The bank’s report points out that these increases were "partially offset by reduced spending under the Economic and Financial Assistance Programme, down €1 million.”
The bank is to send the Treasury a dividend cheque of €243 million representing 80% of its profit in 2014 which was €51 million higher in 2014 at €304 million. On taxes, the Bank of Portugal paid more than €129 million to the Treasury in 2014.
The profit is net of a €245 provision for general risks (€130 million in 2013).

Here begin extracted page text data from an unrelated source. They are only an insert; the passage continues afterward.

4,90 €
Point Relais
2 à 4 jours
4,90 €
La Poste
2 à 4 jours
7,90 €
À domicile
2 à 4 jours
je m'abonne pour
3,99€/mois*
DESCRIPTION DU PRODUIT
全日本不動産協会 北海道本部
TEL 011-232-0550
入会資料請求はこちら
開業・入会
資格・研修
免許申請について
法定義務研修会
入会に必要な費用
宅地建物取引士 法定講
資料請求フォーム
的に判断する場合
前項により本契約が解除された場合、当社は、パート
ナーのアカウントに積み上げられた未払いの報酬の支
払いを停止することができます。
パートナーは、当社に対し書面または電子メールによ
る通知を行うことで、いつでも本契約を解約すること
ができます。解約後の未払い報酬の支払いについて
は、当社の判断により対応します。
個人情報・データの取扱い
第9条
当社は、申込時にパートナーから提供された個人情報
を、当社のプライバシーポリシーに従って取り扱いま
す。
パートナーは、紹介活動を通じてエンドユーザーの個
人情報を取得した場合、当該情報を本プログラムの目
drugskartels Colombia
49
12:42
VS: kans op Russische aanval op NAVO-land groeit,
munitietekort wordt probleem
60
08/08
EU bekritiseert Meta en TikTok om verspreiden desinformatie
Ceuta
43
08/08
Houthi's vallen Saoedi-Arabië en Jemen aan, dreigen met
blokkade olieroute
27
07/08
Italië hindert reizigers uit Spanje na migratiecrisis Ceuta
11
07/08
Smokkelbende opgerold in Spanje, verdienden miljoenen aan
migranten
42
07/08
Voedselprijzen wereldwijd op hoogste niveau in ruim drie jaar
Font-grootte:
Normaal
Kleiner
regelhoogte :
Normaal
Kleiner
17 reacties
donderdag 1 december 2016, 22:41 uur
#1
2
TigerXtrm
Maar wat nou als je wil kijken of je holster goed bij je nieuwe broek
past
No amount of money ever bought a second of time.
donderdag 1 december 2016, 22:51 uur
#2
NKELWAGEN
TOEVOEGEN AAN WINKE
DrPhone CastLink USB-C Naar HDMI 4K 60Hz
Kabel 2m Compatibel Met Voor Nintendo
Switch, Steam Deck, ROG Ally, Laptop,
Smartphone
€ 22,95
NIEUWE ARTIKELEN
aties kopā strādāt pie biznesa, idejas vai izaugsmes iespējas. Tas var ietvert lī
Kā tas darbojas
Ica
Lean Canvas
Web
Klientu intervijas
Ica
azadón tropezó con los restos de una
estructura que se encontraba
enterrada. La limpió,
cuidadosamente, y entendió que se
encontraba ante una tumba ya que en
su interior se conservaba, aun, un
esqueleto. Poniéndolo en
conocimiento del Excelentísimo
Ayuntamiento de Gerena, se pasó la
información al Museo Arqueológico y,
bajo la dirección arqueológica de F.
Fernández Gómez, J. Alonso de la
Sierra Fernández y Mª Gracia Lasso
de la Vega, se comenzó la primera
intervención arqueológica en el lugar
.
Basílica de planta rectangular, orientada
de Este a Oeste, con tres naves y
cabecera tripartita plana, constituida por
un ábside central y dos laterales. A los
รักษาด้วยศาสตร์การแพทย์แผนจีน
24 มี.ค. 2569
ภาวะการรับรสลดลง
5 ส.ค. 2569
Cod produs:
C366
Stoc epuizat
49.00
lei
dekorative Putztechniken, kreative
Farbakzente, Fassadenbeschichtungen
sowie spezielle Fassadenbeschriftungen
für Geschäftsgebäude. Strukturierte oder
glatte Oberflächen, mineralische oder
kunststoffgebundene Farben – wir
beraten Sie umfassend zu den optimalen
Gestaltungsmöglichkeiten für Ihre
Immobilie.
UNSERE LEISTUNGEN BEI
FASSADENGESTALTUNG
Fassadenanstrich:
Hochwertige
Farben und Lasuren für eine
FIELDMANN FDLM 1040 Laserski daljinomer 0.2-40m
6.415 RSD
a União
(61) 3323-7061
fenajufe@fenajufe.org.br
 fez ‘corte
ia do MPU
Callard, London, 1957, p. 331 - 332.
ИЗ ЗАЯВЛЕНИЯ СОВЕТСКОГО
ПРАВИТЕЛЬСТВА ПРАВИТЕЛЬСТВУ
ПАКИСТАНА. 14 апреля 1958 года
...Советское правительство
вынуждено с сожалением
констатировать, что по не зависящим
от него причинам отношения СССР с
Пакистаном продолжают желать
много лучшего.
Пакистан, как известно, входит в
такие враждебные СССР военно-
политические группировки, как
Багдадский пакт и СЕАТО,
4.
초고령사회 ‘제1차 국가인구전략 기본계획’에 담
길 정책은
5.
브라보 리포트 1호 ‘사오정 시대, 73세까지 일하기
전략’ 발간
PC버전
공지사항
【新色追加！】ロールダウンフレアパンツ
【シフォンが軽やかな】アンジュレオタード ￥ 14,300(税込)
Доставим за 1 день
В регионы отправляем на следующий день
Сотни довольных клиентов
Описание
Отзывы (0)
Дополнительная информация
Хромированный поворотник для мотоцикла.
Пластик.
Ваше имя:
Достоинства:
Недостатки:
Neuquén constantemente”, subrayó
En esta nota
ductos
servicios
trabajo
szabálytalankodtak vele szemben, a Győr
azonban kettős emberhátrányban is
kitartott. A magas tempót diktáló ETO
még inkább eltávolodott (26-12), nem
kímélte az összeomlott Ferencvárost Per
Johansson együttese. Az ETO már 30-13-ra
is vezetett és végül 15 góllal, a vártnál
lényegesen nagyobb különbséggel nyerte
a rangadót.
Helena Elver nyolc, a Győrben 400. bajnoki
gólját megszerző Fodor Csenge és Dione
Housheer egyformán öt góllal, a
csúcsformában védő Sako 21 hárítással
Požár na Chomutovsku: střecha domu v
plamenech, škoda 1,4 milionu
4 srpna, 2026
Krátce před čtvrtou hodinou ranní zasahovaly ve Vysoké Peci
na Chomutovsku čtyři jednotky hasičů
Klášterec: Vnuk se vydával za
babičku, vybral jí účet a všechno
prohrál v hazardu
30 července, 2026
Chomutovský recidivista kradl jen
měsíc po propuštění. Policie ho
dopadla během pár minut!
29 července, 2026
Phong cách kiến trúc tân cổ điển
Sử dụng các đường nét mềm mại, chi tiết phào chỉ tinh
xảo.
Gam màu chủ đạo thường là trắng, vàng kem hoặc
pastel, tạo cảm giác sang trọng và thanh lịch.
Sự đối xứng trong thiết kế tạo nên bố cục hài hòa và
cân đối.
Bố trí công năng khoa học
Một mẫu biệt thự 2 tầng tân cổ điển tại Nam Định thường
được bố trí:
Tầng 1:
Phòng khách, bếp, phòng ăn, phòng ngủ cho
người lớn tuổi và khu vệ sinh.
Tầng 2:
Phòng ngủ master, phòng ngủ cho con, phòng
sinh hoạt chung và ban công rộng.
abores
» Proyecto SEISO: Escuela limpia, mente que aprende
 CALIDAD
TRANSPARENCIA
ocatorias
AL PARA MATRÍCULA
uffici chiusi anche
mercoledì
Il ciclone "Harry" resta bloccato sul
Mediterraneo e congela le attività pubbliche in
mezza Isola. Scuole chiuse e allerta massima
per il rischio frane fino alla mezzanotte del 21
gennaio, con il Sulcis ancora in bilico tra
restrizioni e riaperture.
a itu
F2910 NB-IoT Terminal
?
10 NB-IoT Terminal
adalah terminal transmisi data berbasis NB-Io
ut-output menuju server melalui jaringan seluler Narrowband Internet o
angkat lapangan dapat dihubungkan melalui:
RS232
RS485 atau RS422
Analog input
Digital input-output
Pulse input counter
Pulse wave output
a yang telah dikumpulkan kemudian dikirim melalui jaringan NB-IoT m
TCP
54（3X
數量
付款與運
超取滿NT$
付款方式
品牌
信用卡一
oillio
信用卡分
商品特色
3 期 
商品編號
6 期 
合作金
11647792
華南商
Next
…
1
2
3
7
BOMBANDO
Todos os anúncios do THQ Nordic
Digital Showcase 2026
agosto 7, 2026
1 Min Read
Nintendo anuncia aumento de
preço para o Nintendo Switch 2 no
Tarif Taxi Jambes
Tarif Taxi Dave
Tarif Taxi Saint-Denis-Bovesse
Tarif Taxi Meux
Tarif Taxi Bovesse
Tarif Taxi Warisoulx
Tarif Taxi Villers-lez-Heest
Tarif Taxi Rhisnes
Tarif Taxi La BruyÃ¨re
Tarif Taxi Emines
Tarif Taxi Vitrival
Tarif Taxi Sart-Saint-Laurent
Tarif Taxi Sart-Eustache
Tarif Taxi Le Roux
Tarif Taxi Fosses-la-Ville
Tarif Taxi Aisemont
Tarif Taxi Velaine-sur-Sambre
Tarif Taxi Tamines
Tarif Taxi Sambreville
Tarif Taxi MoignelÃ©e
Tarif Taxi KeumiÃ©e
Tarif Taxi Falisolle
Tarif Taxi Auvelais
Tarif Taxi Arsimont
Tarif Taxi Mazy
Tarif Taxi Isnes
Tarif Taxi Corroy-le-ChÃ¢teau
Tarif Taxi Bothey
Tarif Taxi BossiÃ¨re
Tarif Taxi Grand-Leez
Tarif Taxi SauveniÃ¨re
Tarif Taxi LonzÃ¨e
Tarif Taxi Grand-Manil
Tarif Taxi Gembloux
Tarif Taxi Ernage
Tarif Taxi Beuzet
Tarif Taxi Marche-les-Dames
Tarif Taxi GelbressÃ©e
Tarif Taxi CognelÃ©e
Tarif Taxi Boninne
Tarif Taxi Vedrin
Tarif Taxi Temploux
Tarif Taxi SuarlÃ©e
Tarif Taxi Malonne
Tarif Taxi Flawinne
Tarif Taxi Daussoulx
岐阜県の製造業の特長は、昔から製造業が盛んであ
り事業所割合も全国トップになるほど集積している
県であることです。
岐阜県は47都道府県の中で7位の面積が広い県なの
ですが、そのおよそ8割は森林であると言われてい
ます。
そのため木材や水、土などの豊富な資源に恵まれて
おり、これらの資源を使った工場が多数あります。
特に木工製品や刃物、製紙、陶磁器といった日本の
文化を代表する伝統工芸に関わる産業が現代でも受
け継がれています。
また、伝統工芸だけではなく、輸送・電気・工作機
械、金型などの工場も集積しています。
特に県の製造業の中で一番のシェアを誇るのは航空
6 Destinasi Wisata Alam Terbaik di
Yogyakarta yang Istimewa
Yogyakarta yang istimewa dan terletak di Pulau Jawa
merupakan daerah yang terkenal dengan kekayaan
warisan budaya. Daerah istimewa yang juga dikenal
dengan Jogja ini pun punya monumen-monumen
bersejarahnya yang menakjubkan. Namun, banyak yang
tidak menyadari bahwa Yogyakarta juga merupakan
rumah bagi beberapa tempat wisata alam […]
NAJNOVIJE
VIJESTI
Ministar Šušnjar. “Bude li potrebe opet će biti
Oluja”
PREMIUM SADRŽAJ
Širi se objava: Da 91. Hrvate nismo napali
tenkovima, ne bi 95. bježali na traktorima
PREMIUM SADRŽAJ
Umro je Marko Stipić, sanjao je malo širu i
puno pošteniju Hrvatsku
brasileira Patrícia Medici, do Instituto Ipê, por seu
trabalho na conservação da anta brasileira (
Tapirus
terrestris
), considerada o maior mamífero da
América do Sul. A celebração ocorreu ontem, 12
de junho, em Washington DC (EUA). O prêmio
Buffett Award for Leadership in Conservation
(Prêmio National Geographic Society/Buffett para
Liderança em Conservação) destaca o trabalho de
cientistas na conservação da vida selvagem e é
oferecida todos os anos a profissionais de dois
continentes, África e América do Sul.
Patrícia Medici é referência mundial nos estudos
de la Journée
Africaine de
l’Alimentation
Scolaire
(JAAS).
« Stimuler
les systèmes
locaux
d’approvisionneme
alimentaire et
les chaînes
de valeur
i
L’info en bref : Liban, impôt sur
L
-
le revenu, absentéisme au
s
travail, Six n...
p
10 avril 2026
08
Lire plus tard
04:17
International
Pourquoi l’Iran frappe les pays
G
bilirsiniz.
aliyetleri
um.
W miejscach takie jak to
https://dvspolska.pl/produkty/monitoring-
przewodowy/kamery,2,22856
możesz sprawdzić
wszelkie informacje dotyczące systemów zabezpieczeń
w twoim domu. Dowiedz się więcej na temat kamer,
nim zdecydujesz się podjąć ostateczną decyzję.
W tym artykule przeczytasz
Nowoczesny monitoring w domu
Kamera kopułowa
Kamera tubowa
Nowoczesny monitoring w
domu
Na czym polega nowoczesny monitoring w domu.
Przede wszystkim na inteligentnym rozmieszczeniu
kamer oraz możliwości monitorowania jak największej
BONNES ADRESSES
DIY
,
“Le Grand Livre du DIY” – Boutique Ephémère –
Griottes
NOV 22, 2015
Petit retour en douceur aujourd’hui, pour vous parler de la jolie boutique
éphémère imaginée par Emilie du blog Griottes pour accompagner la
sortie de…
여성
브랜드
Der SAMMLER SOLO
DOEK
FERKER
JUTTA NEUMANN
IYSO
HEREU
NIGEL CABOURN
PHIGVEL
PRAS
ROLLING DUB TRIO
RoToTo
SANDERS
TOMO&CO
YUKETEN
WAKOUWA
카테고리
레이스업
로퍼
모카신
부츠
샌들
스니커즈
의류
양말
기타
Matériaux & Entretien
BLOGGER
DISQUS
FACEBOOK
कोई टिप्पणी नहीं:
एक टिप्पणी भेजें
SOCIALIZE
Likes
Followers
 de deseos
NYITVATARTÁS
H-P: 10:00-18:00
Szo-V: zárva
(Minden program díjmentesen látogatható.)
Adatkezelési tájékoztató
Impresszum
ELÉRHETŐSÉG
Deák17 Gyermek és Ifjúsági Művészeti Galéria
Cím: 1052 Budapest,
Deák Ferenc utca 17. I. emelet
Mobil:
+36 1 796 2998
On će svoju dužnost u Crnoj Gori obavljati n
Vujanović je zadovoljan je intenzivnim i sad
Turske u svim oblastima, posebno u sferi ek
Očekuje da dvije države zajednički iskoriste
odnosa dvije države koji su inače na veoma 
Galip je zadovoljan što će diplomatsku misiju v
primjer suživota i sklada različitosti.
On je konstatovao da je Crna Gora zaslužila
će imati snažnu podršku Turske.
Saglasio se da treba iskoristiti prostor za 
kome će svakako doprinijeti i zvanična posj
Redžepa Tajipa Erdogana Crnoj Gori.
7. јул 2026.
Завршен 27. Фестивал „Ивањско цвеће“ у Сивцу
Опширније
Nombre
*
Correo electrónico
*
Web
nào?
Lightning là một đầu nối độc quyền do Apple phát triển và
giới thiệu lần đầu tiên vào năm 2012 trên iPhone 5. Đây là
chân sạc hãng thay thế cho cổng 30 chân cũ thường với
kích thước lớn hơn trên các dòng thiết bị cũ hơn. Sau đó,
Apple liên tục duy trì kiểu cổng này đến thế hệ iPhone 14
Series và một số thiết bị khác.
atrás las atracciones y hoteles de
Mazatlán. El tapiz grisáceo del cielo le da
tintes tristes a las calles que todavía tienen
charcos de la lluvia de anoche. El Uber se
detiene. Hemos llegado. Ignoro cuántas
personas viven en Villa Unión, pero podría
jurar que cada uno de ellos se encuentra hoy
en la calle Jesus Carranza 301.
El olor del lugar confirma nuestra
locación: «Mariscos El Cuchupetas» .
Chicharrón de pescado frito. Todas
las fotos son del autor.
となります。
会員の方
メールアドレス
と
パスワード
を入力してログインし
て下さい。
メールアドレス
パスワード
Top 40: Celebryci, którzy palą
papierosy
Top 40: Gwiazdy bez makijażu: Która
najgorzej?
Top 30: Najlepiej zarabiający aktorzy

This rise in the bank’s provision reflects in part the possibility that it will be held legally responsible for the impact that its restructuring of BES has had on 2,500 individual investors and on several large corporate investors such as Goldman Sachs which is going to court in London to reclaim the €770 million lost to its Oak Finance vehicle when BES was divided by Costa and his team.
The Bank of Portugal increased its staff level by 2.5% to 1,776 employees as a result of new "regulatory and supervisory duties.” Nevertheless, total personnel expenses fell 2.2%.
The country’s gold reserves held by the Bank of Portugal appreciated €1,433 million last year, to €12,147 million, a rise caused by the rise of the dollar against the euro in the latter half of 2014 despite the value of gold falling by 1.7% in the year.
Portugal has one of the largest gold reserves in the euro zone and the second largest gold reserves in the world as a percentage of GDP, yet has agreed not to sell any.
Portugal is a signatory to the Central Bank Gold Agreement which re-applied as of 27 September 2014, and lasts for a further five years.
The signatories have stated that they currently do not have any plans to sell significant amounts of gold. The major European central banks first signed this agreement in 1999, limiting the amount of gold that signatories can collectively sell in any one year.